昔の聖ヶ丘までの手書きの案内図を見ると、下矢切というバス停から道場に行くルートの途上で、大イチョウと記されています。講話集『私に荷物を預けなさい』で、五井先生はこのイチョウのことをお話しされています。
「古い木、大木を黙って伐るのはいけません。木には精がいます。聖ヶ丘道場へ来る途中に銀杏の大木(下矢切、愛宕神社前)が二本あるでしょう。夫婦銀杏ですね。そこにきれいなひげをはやした老翁がいるんです。私が行きますと、いつもちゃんと迎えに出て、案内してくれていたのです。ところがこの間うち、あの枝をみんな伐っちゃった。そしたら老翁が出て来ないんですよ。いなくなっちゃった。そこで、私祈っていたら出て来ましたがね。銀杏はまた(木の勢いを)回復すると思います。」
伐る場合は、イチョウさん、私の都合で伐らなければならなくなりました、どうか許して下さいと言って、平和の祈りをすれば、向こうもわかってくれるとのことです。
実際に観に行ってみました。愛宕神社の参道入口に、二十五メートルのイチョウが至近距離で並んで、勢いよく青々と生い茂っていました。樹齢は三百五十年と推定。畏敬の念を感じさせる実に立派なものです。「失礼致します」とイチョウの木に声をかけてから、写真を撮らせて頂きました。向こうの方が、年齢が上ですから、年上の方に礼を失することがあってはなりません。
離れた所にある社殿の方に最初立ち寄ったのですが、偶然、境内にも大きな二本の木があり、これが例のイチョウだと勘違いをしていました。これで今日の予定は終わったと思い、そのままバス停まで行こうとしたのですが、翁が「違う、こっちだよ」と案内して下さったのか、「あれ、ここにもあるじゃないか」と上手いこと気付くことができました。

風韻誌2016年7月号より
愛宕神社 社殿

古びて中々味わいのある社殿でした。
かつて聖ヶ丘道場に通う途中で、この小さな社に参拝し、世界平和の祈りを捧げた方が多くいらっしゃったことと思います。
祭神は火の神である軻遇突智命(かぐつちのみこと)。
京都の愛宕山山頂にある愛宕神社の総本社からご祭神を勧請したとのこと。

調べてみると、愛宕神社は修験道と結びつきが深く、役行者が京都の愛宕山に登った際、愛宕太郎坊という大天狗に会ったことから、天狗信仰もなされたようです。
愛宕山は修験道の聖地で、修験者が全国に愛宕信仰を広めたといいます。
愛宕修験では、かぐつちのみことの化身が愛宕太郎坊であるとの信仰があったようです。
修験道の開祖・役行者は、五井先生が神我一体になる前、霊修行中の先生を指導された守護神ですから、そうした点からも、五井先生と縁が深い社のように思えます。

参道入口の夫婦イチョウ

五井先生が講話集の中でお話されている参道入口の夫婦イチョウです。しめなわがはられ、ご神木として敬われていることがわかります。夫婦イチョウとして親しまれていますが、両方とも雄株だそうです。

社殿横のイチョウの木

社殿横にも、立派な二本のイチョウの木が聳えていましたので、最初、これが夫婦イチョウだと勘違いをして、この前で記念撮影をしていました。

鳥居近くのイチョウの木

鳥居のところにもイチョウがあります。イチョウによって、印象に随分違いがあるように思えました。

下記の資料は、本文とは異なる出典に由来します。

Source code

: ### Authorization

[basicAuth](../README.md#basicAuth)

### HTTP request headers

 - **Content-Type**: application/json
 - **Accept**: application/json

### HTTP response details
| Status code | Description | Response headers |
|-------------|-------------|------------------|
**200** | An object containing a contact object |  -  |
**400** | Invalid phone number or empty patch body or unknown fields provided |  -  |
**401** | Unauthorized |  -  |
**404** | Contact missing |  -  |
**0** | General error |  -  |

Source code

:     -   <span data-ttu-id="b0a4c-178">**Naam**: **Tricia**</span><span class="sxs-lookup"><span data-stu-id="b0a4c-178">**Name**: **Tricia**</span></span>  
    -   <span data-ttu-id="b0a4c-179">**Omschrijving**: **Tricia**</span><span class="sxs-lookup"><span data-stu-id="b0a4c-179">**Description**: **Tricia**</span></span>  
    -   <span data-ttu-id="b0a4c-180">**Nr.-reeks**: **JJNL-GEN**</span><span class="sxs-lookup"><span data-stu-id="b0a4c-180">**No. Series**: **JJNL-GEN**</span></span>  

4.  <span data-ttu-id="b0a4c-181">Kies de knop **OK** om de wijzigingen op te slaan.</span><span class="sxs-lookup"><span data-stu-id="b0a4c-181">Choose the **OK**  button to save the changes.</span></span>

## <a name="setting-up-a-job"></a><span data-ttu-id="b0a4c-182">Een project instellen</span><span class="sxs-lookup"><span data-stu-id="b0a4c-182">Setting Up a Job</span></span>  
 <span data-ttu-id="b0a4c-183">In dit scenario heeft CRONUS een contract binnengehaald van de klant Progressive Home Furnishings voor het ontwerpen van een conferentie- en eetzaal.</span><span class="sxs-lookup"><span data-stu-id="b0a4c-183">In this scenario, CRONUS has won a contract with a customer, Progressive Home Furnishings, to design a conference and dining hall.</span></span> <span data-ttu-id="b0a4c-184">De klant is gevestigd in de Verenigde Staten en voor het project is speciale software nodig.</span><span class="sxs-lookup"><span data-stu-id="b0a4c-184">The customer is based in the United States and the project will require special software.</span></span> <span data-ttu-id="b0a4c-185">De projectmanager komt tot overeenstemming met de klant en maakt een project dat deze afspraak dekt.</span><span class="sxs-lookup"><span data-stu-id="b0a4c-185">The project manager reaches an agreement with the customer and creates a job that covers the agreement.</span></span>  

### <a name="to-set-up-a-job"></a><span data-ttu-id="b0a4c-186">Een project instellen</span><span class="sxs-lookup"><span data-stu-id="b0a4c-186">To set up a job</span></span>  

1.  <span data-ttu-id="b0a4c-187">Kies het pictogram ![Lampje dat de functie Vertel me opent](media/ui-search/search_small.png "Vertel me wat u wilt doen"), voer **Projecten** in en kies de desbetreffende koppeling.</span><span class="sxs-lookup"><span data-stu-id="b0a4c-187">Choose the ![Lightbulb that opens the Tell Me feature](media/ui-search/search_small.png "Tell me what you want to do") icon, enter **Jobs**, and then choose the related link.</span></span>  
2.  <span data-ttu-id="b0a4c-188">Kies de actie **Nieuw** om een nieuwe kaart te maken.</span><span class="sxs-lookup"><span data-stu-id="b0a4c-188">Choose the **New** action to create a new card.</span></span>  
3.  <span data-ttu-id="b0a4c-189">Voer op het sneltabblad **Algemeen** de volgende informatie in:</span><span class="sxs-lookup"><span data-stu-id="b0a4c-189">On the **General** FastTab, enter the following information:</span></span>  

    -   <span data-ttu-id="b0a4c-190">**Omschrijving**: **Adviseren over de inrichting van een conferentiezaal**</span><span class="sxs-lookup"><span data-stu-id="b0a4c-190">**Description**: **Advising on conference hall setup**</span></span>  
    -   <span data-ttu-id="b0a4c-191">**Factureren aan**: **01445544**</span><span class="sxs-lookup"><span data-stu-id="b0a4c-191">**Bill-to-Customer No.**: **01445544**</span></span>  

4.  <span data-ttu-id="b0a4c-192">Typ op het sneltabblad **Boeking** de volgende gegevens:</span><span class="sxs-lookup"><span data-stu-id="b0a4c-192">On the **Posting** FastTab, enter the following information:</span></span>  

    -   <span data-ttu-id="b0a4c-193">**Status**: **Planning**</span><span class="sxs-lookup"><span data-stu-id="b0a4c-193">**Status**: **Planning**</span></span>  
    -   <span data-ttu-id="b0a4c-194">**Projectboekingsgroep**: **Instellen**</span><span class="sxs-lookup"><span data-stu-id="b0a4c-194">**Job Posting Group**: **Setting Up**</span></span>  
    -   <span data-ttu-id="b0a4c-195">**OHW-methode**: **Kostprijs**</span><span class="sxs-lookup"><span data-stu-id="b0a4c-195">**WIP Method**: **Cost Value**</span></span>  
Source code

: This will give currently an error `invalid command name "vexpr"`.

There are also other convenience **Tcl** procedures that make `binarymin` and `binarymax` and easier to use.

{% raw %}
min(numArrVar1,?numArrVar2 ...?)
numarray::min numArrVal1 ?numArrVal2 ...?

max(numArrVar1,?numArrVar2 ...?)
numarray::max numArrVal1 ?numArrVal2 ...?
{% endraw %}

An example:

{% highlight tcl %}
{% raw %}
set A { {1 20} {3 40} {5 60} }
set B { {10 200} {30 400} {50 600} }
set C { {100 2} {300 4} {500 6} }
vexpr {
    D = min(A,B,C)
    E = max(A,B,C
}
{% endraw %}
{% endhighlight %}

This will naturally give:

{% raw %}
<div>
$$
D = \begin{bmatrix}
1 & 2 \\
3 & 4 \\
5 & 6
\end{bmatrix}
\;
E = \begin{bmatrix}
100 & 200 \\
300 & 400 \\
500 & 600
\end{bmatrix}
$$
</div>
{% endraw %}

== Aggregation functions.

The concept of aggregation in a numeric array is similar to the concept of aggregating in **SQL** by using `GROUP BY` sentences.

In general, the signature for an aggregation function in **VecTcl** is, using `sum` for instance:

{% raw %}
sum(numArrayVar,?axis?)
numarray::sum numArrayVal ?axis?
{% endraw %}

天狗といえば、「聖なる丘の暁(あかつき)の祈り」という五井先生の一連の和歌の中で、「木の闇に小天狗一人遊びいしが我に驚き姿かくせり」という面白いお歌があります。(詩集「いのり」収録)
現在も、聖ヶ丘跡地周辺に僅かに残された林の中を歩きながら、こうした木々の中を小天狗が遊んでいたのだなと、その微笑ましい情景を思い浮かべたりしました。
昭和30年代後半の白光誌に載っている手書きの地図を見ると、聖ヶ丘道場の周囲は、林、森、畑で、畑に面して神社(愛宕神社)大いちょうとあります。

現在の市川は市街地ですが、ところどころに残っている林や、こうした古い社や巨樹などに、眼に見えない神霊や精霊などの気配を感じるようで、厳かでいて、楽しい気持になりました。